Шрифт:
Мне под шестьдесят. У меня язва двенадцатиперстной кишки. Но, честное слово измайловца, если так пойдет
дальше… Бог с вами, Павел Иванович! — задыхаясь воскликнул он. — Это ужасно. Это просто ужасно. Нам
нужно действовать, нам нужно жертвовать собой, нам нужно убивать и умирать, хотя бы для того, чтобы нас не
забыли. С нами уже не считаются, надо напоминать о себе, надо кричать, звать, вопить, иначе эти торгаши, эти
лавочники англичане и французы просто вычеркнут нас из жизни. Прошло десять лет, мы на мели, они все еще
у власти, но Россия же не умерла, она с нами, она в нас.
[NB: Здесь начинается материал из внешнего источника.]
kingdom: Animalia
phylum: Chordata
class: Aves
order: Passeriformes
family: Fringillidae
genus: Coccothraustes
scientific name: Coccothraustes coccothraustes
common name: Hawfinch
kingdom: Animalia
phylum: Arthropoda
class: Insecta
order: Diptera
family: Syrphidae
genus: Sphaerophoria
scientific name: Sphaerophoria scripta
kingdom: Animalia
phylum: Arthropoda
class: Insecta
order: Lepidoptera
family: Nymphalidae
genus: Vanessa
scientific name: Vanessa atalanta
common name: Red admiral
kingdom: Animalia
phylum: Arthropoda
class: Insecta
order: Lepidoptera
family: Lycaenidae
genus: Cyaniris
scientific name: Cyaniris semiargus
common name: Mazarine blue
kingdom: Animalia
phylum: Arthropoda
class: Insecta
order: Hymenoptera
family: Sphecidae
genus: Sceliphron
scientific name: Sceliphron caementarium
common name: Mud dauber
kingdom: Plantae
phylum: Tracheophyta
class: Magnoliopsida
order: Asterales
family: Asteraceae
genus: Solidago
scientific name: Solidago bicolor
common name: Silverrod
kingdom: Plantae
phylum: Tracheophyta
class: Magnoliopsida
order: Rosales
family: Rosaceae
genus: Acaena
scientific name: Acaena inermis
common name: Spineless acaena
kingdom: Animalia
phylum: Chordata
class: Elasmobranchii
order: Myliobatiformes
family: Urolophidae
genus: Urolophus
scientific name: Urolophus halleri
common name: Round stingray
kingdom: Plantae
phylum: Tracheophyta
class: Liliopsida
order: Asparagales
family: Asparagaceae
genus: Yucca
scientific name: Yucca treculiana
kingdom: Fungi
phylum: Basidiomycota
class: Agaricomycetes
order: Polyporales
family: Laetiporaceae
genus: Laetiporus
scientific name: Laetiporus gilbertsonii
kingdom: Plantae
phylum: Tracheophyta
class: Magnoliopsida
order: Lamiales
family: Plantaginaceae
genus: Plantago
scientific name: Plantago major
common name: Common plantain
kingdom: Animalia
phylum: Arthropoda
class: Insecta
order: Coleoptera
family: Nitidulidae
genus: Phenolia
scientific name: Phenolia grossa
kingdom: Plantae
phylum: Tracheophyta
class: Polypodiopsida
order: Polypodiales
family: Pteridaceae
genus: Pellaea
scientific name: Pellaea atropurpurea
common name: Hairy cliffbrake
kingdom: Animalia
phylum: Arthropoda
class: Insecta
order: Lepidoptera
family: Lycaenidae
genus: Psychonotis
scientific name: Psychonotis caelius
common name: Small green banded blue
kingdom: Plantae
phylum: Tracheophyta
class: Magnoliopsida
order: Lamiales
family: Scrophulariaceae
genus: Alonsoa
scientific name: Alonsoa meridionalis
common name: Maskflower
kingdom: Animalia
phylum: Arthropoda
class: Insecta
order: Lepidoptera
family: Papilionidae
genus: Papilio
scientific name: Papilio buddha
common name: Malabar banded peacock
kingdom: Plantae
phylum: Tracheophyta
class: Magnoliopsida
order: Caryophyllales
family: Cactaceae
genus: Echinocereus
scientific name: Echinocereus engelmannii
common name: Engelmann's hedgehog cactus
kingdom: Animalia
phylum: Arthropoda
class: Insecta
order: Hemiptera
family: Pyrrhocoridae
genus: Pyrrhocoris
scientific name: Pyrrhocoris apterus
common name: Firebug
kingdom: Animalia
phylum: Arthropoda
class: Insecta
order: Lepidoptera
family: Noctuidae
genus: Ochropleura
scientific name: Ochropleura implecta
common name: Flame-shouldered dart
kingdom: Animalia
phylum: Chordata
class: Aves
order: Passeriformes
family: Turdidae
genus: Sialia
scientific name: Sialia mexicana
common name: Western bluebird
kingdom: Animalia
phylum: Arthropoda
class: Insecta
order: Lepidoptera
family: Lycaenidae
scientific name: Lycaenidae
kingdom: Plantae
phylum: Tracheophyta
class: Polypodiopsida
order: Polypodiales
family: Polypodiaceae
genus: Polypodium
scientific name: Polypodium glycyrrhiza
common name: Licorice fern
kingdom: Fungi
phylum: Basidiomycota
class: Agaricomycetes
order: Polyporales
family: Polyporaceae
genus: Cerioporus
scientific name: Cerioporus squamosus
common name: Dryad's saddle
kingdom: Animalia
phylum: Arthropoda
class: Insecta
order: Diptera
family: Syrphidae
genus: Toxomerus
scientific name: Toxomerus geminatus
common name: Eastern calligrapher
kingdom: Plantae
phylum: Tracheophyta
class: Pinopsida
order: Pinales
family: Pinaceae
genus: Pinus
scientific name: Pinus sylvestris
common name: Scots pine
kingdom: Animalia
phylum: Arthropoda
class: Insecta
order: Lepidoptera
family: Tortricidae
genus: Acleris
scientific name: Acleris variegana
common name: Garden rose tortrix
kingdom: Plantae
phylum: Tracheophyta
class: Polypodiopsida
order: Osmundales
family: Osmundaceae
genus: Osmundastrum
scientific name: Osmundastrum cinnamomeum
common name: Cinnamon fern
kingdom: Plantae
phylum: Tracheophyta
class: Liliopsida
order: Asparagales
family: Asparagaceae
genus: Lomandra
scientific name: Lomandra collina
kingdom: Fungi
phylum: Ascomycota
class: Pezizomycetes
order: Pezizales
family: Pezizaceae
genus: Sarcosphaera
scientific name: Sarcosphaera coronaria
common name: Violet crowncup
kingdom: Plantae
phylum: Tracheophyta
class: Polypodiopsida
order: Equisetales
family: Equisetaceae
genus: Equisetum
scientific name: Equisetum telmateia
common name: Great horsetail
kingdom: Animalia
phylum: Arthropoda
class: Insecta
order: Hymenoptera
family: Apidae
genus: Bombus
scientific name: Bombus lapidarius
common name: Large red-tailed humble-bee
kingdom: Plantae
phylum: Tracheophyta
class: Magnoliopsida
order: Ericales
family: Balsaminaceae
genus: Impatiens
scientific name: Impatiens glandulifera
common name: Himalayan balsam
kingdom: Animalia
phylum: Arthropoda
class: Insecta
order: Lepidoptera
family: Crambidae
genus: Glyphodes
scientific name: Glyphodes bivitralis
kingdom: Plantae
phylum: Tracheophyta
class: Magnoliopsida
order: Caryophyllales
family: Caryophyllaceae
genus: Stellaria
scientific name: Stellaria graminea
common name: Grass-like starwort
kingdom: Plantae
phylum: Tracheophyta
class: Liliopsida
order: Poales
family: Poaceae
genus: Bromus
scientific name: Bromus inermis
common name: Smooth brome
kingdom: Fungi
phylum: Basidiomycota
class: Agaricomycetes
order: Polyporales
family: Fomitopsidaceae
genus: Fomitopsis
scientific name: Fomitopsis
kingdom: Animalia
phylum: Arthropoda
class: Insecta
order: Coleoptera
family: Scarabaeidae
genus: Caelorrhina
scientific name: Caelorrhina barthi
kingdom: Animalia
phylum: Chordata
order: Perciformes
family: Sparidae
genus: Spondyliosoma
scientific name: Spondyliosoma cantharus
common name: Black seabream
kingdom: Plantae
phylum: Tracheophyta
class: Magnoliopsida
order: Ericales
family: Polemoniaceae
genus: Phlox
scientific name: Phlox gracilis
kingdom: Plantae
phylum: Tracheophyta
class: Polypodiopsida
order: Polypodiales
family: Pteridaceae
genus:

— Слова! — с досадой сказал Александров.
— Нет, не слова. Скажем, я нашел вас и предлагаю вам исполнить свой долг, т а м , в Р о с с и и .
Александров угрюмо улыбался.
— Ну-с, я жду.
— Позвольте же, это же “академический”, это принципиальный спор.
— К чорту! — крикнул Мамонов. — Миша Печерский — свой. В Мишу я верю, как в самого себя. Я
требую ответа. Объяснитесь.
— Ни к чему.
— И не поедете?
— Не поеду.
— Вот как?! — растягивая слова, произнес Мамонов. — Вы не константиновец, вы не офицер. Скажите
прямо…
— Что это, допрос? — резко отодвигая рюмку, спросил Александров. — Вы устраиваете мне допрос при
первом встречном.
— Позвольте, полковник, — брезгливо оттопыривая губу, вмешался Печерский.
Александров побледнел и повернулся к Печерскому.
— А вы тут при чем? Погодите! — закричал он, отмахиваясь от Мамонова. — Вы видите руки? Вот руки.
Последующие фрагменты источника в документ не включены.